__The input__
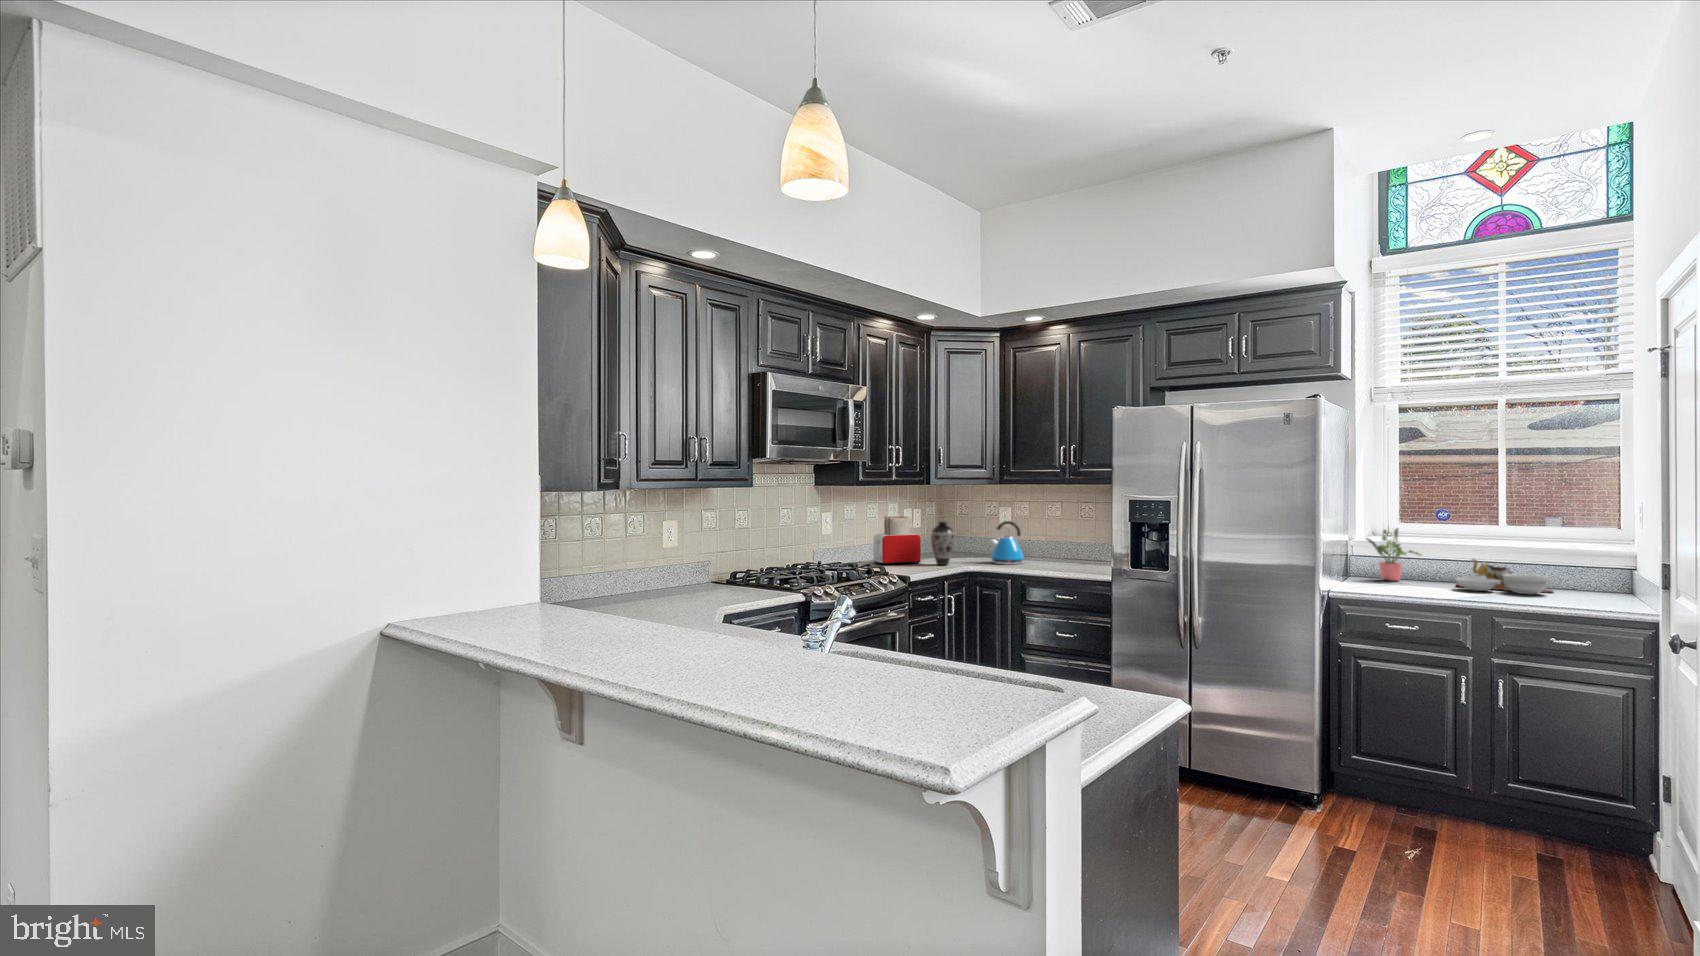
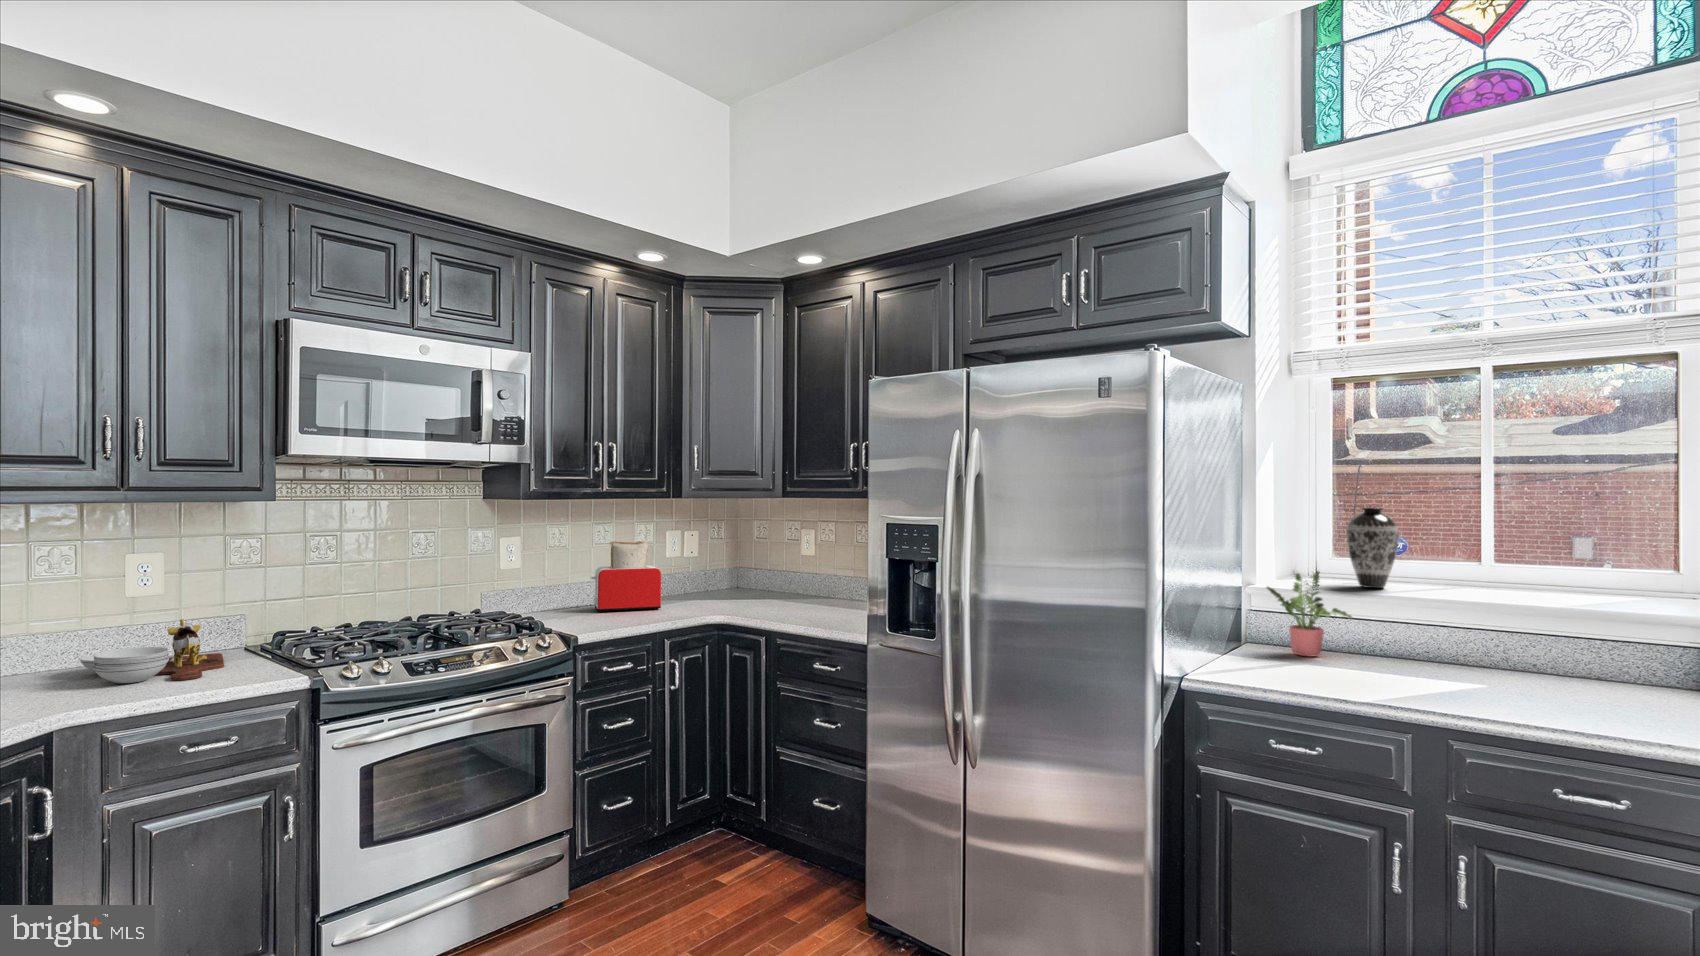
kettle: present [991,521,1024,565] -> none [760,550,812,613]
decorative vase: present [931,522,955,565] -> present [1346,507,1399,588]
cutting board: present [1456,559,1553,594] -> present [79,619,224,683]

---

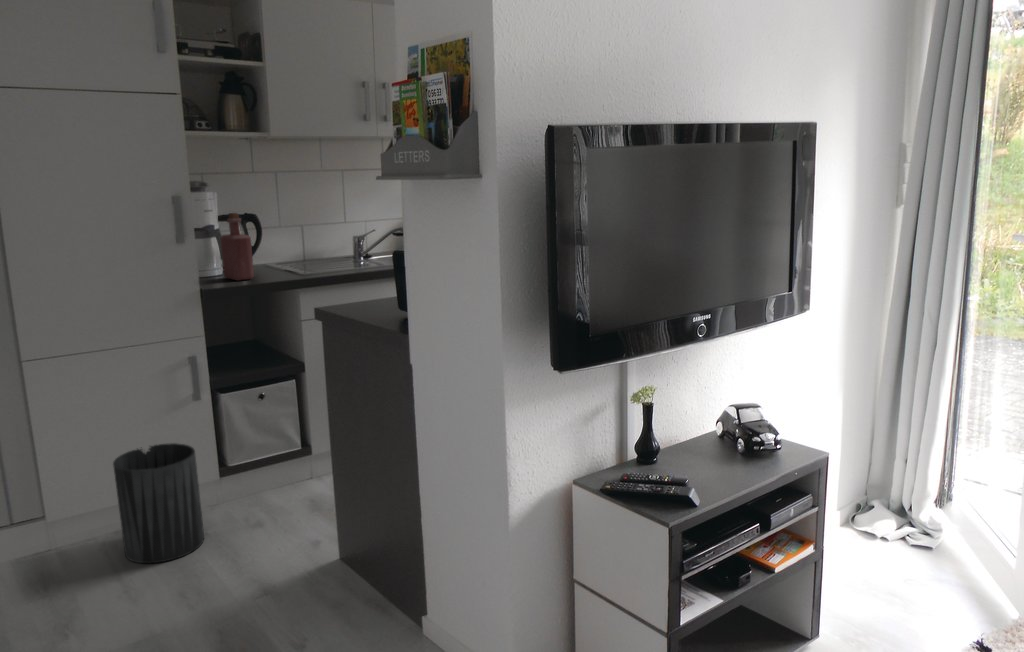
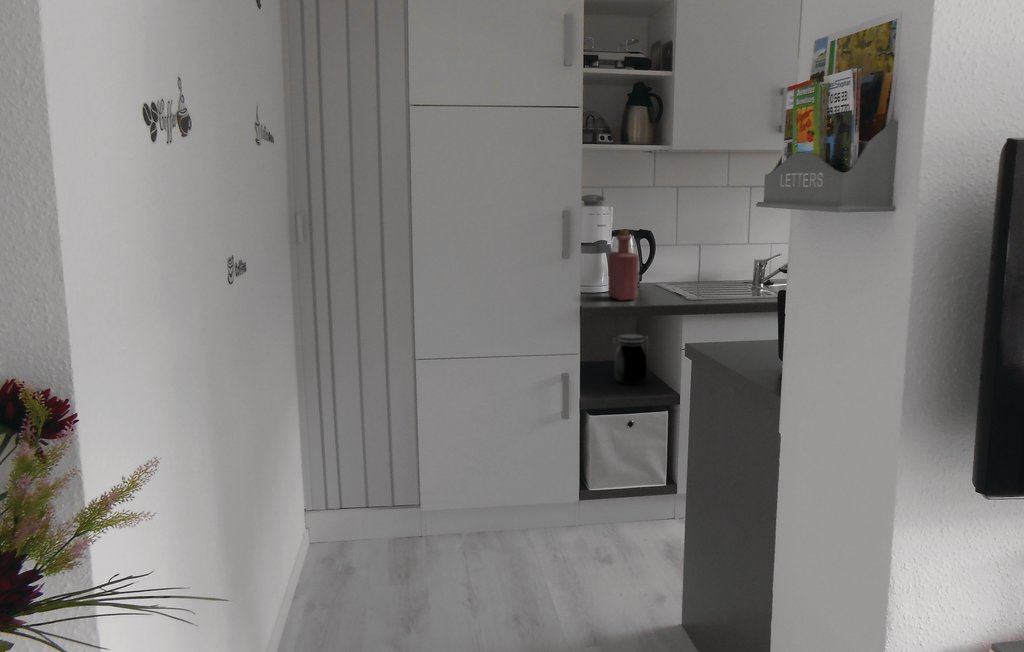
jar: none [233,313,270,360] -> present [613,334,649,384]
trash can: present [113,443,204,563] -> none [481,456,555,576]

__To-do item__
Looking at the data above, count the lines that contain the string "none" and give only the count.

__Exercise answer__
3